Continue the text on JNode's L1 compiler from the point where it stops.

EXERCISE TEXT ->
================

L1 Compiler Deep Dive

The L1 compiler is a fast, non-optimizing JIT that translates bytecode to native x86 code using a delayed-emission strategy within basic blocks.

Overview

JNode's L1 compiler (org.jnode.vm.x86.compiler.l1a.X86Level1ACompiler) is the default entry-point compiler. It prioritizes compilation speed over code quality by:

Emulating the JVM operand stack with a VirtualStack that holds values in registers as long as possible
Directly translating bytecode operations without an IR
Using simple greedy register allocation
Applying lightweight optimizations via OptimizingBytecodeVisitor (inlining, store-load elimination, constant folding)

Key Components

Class	Role
`X86Level1ACompiler`	Entry point; creates `X86BytecodeVisitor` wrapped in `OptimizingBytecodeVisitor`
`X86BytecodeVisitor`	Main translator; handles all bytecode opcodes
`VirtualStack`	Delayed-emission stack holding `Item` instances
`Item`	Abstract base for stack values (constant, GPR, XMM, FPUSTACK, STACK, LOCAL)
`WordItem`	Single-register items (INT, FLOAT, REFERENCE)

================

ENTRIES SUPPLIED ->
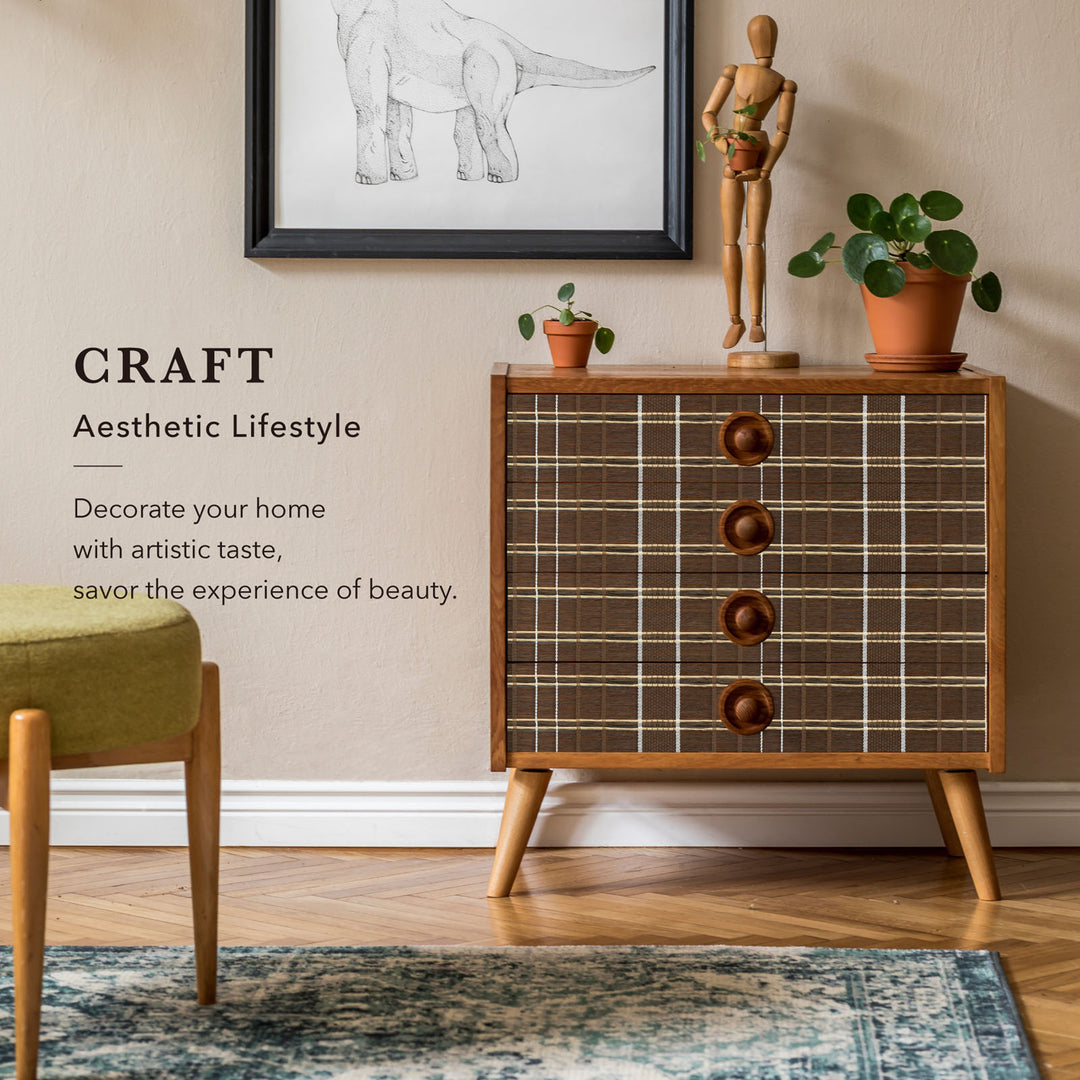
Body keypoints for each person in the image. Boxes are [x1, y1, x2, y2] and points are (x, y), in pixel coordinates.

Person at [701, 15, 797, 350]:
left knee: (754, 242)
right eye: (761, 38)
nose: (764, 45)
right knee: (731, 242)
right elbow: (709, 114)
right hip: (736, 151)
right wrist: (722, 144)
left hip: (757, 152)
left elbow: (783, 131)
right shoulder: (734, 71)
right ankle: (735, 320)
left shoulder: (785, 84)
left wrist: (766, 169)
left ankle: (756, 322)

================

TASK RESULT ->
`DoubleWordItem`	Two-register items (LONG, DOUBLE) in 32-bit; single-register in 64-bit
`X86RegisterPool`	GPR and XMM register pools with priority-based allocation
`OptimizingBytecodeVisitor`	Lightweight optimizations: inlining, store-load, constant folding

VirtualStack: Delayed Emission

The VirtualStack (VirtualStack.java:35) is the core abstraction. Rather than immediately emitting instructions for every bytecode, values are held as Item objects on a virtual stack:

// Values stay in registers until absolutely necessary
Item pop() { tos--; return stack[tos]; }
void push(Item item) { stack[tos++] = item; }

This allows:

Keeping values in GPR registers across multiple operations
Avoiding redundant loads/stores
The compiler to optimize operand ordering

Item State Machine

Each value transitions through states tracked by Item.Kind:

CONSTANT ──load()──> GPR ──push()──> STACK
                      ↑
                      └──load()───┘

Key transition methods:

load(ec): Bring value into a GPR (requests from pool, spills if necessary)
push(ec): Emit code to push value onto the actual stack (releases GPR)
spill(ec, reg): Spill a GPR to make room (transfers to STACK kind)
release(ec): Free resources without emission

Register Usage

GPR Pools

32-bit (GPRs32):

Priority (high→low): EBX < ESI < ECX < EDX < EAX

Reserved: EDI (statics pointer)

64-bit (GPRs64):

Priority (high→low): R15 < R14 < R13 < R12 < R10 < R9 < R8 < RSI < RBX < RCX < RDX < RAX

Reserved: RDI (statics), R12 (VmProcessor)

XMM Pools

32-bit (XMMs32): XMM0–XMM7
64-bit (XMMs64): XMM0–XMM15
Both support FLOAT and DOUBLE.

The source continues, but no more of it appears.